Pourtant, ce fut une époque où nous nous exprimions librement dans le « Maghreb » et menions les débats les plus beaux. Notre directeur Omar S'habou, un journaliste chevronné de la presse, ayant dirigé d’abord la presse destourienne, pour Bourguibien qu’il fût et il le demeurera toute sa vie, avait fait de son hebdomadaire un lieu de rencontre et d’expression de toutes les tendances politiques du pays.

Je garde, jusqu’à ce jour, en souvenir nos réunions de rédaction où, rassemblés, tous, autour d’une table, nous décortiquions l’actualité nationale au prix parfois de divergences exprimées. Je crois que, depuis ces années, je ne connus plus jamais un fonctionnement aussi démocratique, une ambiance aussi amicale et tendre, des rapports splendides qui faisaient que S'habou veillait à nous divertir en organisant parfois des weeks-ends de réflexion sur le journal dans un des hôtels de Hammamet. Je frémis aujourd’hui en remontant ce temps qu’on a veillé à démolir définitivement.

Ce fut une expérience journalistique inouïe, après mes débuts dans l’hebdomadaire indépendant « Le Phare » datant de l’époque Mzali et qui connut de multiples suspensions et interdictions surmontées -difficilement - par la ferveur de Abdejéllil Béhi, son directeur qui fut englouti dans des dettes considérables. Ce fut, pour moi, une belle expérience où l’on s’exerçait à la liberté de la presse dans des conditions –le moins que l’on puisse dire-difficiles.

L’IMPOSSIBLE CONSTRUCTION

Durant ces années 1989-1990 et face à cette bipolarisation qui ne reflétait en rien le paysage politique du pays, dans nos milieux de gauche et indépendants, nous entreprîmes le projet de créer une alternative démocratique et progressiste pour briser cette bipolarisation artificielle.

Le mouvement, pour avoir été lancé par une déclaration signée d’abord par 150 personnes, fut dénommé « Les 150 ». Il draina beaucoup de gens de toutes tendances confondues et de tous horizons: libéraux, marxistes, syndicalistes, sans idéologies etc… Nos réunions se succédèrent et notre initiative fut très fortement soutenue par l’hebdomadaire « Le Maghreb ». Je fus la seule femme à faire partie du comité de liaison que nous avions constitué à cet effet. Mais, divers facteurs militèrent en défaveur de l’éclosion de ce mouvement : les divergences qui s’aggravaient, les manœuvres avec le pouvoir de certains animateurs, la lutte pour le leadership qui commençait timidement à se manifester et enfin la crise du Golfe de 1990 qui nous divisa et brisa définitivement cette dynamique qui avait pourtant apporté un petit brin d’espoir à ceux et celles qui voulaient réhabiliter le politique et construire une alternative sérieuse et crédible.
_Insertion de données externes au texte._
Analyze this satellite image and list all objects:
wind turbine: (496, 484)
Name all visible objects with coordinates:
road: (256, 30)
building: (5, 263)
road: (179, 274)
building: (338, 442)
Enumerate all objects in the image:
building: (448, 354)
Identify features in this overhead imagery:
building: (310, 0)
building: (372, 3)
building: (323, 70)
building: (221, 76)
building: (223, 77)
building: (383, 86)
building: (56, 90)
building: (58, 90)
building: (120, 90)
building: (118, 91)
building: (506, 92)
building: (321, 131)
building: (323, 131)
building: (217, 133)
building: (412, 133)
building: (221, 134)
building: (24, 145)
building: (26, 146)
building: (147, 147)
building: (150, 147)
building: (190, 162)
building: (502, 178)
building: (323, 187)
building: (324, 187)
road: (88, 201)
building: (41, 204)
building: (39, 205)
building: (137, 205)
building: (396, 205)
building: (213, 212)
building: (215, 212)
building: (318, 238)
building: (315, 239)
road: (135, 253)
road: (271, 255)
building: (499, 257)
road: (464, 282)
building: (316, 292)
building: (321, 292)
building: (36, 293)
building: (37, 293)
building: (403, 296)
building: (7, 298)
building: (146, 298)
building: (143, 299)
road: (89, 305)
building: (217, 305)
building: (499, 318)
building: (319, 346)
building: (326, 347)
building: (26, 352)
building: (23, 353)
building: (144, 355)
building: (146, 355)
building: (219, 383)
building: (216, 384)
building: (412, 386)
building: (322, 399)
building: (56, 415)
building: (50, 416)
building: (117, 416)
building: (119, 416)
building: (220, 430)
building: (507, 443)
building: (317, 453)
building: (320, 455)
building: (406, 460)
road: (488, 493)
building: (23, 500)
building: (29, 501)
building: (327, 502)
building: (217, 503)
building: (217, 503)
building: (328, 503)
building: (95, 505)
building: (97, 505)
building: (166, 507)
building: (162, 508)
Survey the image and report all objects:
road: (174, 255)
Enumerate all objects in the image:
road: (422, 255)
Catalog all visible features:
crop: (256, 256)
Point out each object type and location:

Un rêve de plus parti en fumée qui nous a fait rater un moment historique important où nous aurions pu fixer notre présence sur l’échiquier politique du pays. Voilà encore ce que j’appelle « l’impossible construction » qui a fait de nous des générations ratées.

La crise du Golfe provoqua des débats houleux qui ont terriblement marqué le mouvement dit démocratique autour du soutien apporté à la dictature de Saddam Hussein et à ses velléités hégémoniques. Nous étions quelques-uns, fortement décriés pour avoir tout ensemble soutenu la souveraineté du Koweït, critiqué les visées d’occupation de Saddam Hussein et condamné énergiquement l’intervention, en Irak, des Américains et de leurs alliés qui nous donna bien des déprimes et des révoltes incroyables.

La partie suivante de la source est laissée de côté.